14BX01217

Lecture du 3 mars 2016

Vu la procédure suivante :

Procédure contentieuse antérieure :

M. J==P== H== a demandé au tribunal administratif de Bordeaux d’annuler la décision du 18 juillet 2011 par laquelle le préfet de la Dordogne a rejeté son offre relative à l’acquisition du château de Bridoire, ensemble la décision implicite portant rejet de son recours gracieux formé le 2 août 2011.

Par un jugement n° 1104763 du 26 février 2014, le tribunal administratif de Bordeaux a rejeté sa demande.

Procédure devant la cour :

Par une requête et un mémoire, enregistrés les 18 avril 2014 et 14 avril 2015, M. H==, représenté par Me Savoye, demande à la cour :

1°) d’annuler ce jugement du tribunal administratif de Bordeaux du 26 février 2014 ;

2°) d’annuler la décision du 18 juillet 2011 par laquelle le préfet de la Dordogne a rejeté son offre relative à l’acquisition du château de Bridoire, ensemble la décision implicite portant rejet de son recours gracieux formé le 2 août 2011 ;

3°) d’enjoindre au préfet de la Dordogne de saisir le juge judiciaire afin qu’il prononce la nullité de la vente conclue le 13 septembre 2011 et d’organiser, dans un délai de deux mois à compter de l’intervention de la décision du juge judiciaire, un nouvel appel d’offres pour l’acquisition du château de Bridoire ;

4°) de mettre à la charge de l’Etat une somme de 5 000 euros sur le fondement des dispositions de l’article L. 761-1 du code de justice administrative.

━━━━━━━━━━━━━━━━━━━━

(Consigne 1): Recopiez les entrées depuis leur première ligne jusqu'à la ligne qui contient « [369, 78, 463, 371] », incluse, en remplaçant « sign » par « signboard » et sans rien modifier d'autre.

(Extraits d'un jeu de données)
━━━━━━━━━━━━━━━━━━━━

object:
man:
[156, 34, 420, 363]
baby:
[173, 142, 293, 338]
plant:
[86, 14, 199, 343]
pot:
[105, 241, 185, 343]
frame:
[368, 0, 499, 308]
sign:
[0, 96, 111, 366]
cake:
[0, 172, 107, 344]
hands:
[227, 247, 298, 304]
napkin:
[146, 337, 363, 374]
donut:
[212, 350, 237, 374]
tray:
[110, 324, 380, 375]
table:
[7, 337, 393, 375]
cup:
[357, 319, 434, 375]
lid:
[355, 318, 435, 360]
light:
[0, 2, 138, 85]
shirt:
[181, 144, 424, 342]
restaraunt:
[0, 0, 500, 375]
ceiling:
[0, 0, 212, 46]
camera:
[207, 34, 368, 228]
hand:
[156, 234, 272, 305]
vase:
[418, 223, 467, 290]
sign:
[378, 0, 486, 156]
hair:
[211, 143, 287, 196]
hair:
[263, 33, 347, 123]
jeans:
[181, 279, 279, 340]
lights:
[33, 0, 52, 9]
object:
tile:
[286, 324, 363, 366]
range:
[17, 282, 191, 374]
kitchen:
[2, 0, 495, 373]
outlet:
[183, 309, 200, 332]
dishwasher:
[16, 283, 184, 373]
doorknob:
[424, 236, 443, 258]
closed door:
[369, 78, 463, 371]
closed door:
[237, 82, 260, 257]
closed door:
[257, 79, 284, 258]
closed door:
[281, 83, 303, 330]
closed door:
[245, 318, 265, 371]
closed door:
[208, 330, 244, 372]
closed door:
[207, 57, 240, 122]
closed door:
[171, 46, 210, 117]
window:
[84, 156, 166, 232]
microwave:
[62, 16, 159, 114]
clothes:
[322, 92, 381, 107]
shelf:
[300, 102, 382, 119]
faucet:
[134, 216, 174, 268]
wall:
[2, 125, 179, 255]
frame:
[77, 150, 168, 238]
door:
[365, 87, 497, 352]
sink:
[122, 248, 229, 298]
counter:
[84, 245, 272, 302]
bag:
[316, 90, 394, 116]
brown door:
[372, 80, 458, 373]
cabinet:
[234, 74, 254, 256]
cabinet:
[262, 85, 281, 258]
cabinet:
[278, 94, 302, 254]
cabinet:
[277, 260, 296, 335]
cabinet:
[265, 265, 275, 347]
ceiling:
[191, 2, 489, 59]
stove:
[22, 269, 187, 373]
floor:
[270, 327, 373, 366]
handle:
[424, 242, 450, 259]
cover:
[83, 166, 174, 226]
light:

━━━━━━━━━━━━━━━━━━━━

(Consigne 2):
Répondez aux questions suivantes d'après le texte.
(a) De quelle date est la décision du préfet de la Dordogne qui a rejeté l'offre d'acquisition du château de Bridoire ?
(b) Qui représente le requérant devant la cour ?
(c) Quelle somme le requérant demande-t-il de mettre à la charge de l'État ?

(Réponse 1):
object:
man:
[156, 34, 420, 363]
baby:
[173, 142, 293, 338]
plant:
[86, 14, 199, 343]
pot:
[105, 241, 185, 343]
frame:
[368, 0, 499, 308]
signboard:
[0, 96, 111, 366]
cake:
[0, 172, 107, 344]
hands:
[227, 247, 298, 304]
napkin:
[146, 337, 363, 374]
donut:
[212, 350, 237, 374]
tray:
[110, 324, 380, 375]
table:
[7, 337, 393, 375]
cup:
[357, 319, 434, 375]
lid:
[355, 318, 435, 360]
light:
[0, 2, 138, 85]
shirt:
[181, 144, 424, 342]
restaraunt:
[0, 0, 500, 375]
ceiling:
[0, 0, 212, 46]
camera:
[207, 34, 368, 228]
hand:
[156, 234, 272, 305]
vase:
[418, 223, 467, 290]
signboard:
[378, 0, 486, 156]
hair:
[211, 143, 287, 196]
hair:
[263, 33, 347, 123]
jeans:
[181, 279, 279, 340]
lights:
[33, 0, 52, 9]
object:
tile:
[286, 324, 363, 366]
range:
[17, 282, 191, 374]
kitchen:
[2, 0, 495, 373]
outlet:
[183, 309, 200, 332]
dishwasher:
[16, 283, 184, 373]
doorknob:
[424, 236, 443, 258]
closed door:
[369, 78, 463, 371]

(Réponse 2):
(a) Du 18 juillet 2011.
(b) Me Savoye.
(c) 5 000 euros.